One example of this phenomenon is that, after the announcement on Jan. 14 of one of the participants in this year’s edition, former Miss Pernambuco Eslovênia Marques, 25, searches for ‘Slovenia’ skyrocketed in Brazil, according to Google Trends.
And while, on the one hand, BBB makes a lot of money, on the other hand it spends little: a program whose attraction is people confined in a house does not have production expenses like those of a soap opera, with external image capturing, team trips, battalions of costume designers and actors’ fees. It is estimated that the production involves 200 people, which is lean compared to a soap opera. And, apart from the 1.5 million reais prize money for the winner, Globo does not pay a fee to any of the participants.
This helps explain why BBB’s director Boninho, whose real name is José Bonifácio Brasil de Oliveira, has become one of the most influential people in Globo. With a budget smaller than that of a soap opera, he delivers a program capable of earning the equivalent of 70% of the entire group’s annual payroll expenses, taking into account the 2020 advertising revenues and personnel expenses (the 2021 balance sheet will be released in March).
Globo Forecast to See Record Revenues in 2022, Fitch Says
In a new rating report published Jan. 11, Fitch says Globo has one of the strongest financial structures compared to its peers across Latin America, with 12.1 billion reais ($2.17 billion) in cash and financial investments against a debt of only 5.7 billion reais ($1.02 billion) maturing in the next few years.
Of the debt, more than 95% refers to three debt issues in dollars, maturing in 2025, 2027 and 2030, with rates ranging from 4.8% to 5.1%. The rest of the debt is composed of bank debt in reais and liabilities maturing until 2024.
This month, the company raised $400 million in a new debt issue maturing in 2032. The funds will be used to repurchase debt maturing between 2025 and 2027. With this, says Fitch, the Globo group protects, through hedging, its operational and financial exposure to foreign currency, considering a term of 24 months ahead.
With Globo’s 2021 balance sheet to be published in March, Fitch considers a base scenario with net revenue of 14.1 billion reais ($2.52 billion) and EBITDA of 122 million reais ($21.8 million) last year (to September, revenues had reached 10.1 billion reais, or $1.81 billion). In 2020, the group reported revenues of 12.5 billion reais ($2.24 billion).

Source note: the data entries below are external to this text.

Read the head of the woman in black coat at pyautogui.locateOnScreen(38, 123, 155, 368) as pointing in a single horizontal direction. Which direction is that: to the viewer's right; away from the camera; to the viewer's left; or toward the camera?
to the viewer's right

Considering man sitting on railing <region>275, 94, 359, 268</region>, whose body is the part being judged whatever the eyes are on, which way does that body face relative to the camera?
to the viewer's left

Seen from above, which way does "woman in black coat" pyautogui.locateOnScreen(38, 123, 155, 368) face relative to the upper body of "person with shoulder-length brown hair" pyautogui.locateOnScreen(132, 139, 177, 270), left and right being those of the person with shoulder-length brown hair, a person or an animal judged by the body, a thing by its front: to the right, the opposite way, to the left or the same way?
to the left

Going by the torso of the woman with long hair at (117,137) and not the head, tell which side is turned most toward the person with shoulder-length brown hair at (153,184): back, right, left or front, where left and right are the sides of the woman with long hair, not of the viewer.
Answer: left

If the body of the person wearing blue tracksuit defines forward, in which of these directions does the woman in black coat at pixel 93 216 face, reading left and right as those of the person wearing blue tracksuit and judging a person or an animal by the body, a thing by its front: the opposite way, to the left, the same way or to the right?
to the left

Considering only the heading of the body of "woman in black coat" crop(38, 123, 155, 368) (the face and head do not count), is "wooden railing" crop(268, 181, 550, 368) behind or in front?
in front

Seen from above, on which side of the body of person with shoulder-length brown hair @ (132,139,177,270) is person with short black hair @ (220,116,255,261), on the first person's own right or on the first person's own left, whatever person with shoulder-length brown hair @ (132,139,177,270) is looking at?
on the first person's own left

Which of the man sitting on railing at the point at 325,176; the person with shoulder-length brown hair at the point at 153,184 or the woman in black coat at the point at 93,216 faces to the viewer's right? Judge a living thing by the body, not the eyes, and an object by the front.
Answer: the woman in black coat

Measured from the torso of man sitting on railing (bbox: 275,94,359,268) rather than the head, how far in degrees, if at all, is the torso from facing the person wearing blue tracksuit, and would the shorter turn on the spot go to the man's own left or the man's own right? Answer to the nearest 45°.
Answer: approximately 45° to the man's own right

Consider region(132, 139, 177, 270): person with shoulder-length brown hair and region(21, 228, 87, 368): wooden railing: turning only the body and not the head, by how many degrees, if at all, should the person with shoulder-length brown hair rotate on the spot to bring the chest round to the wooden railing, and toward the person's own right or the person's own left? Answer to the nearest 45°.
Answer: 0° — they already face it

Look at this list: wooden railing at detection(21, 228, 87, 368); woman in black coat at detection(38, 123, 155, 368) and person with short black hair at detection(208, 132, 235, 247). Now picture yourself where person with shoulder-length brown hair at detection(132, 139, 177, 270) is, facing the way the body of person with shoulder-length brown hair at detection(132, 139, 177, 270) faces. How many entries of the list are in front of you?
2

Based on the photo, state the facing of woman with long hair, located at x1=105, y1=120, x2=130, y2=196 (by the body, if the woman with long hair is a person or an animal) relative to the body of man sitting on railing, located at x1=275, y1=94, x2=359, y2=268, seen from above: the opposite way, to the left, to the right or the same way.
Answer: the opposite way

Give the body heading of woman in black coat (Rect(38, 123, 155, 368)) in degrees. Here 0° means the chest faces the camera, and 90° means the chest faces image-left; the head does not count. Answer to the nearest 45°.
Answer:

For 2022, according to Fitch, net revenue should grow 11% to 15.7 billion reais ($2.81 billion), while EBITDA will be around 891 million reais ($159.7 million).
“Globo’s strong business position, as leader in the Brazilian media industry, is an important pillar of the ratings. The company accounted for 34% of the television audience in the first months of the year, reaching 39% in prime time. Globo also has important distribution channels for its content. Globoplay is expanding its subscriber base through package offers and partnerships, which should continue to play an important strategic role,” Fitch says.
“Globo’s strategy to address market changes amid the decline of its traditional TV broadcast business included the launch of Globoplay, whose subscriber numbers increased rapidly, by 27% in the 12-month period ended September 2021. The content/programming share of revenues is expected to reach 40% in 2022, up from 36% in 2019″, Fitch adds.
In 2022, Globo is also expected to have non-recurring revenues of at least 1.9 billion reais ($340.4 million), of which 1.4 billion reais will be from the sale of Som Livre, a deal that should be concluded this year, and the sale of the network’s headquarters in São Paulo for 522 million reais, a deal announced in December.
In Fitch’s evaluation, Globo’s AAA rating is in the comparative metric with Brazilian companies. In the global rating, however, its position is BB with a negative outlook, taking into account the influence of the depreciation of the real against international currencies.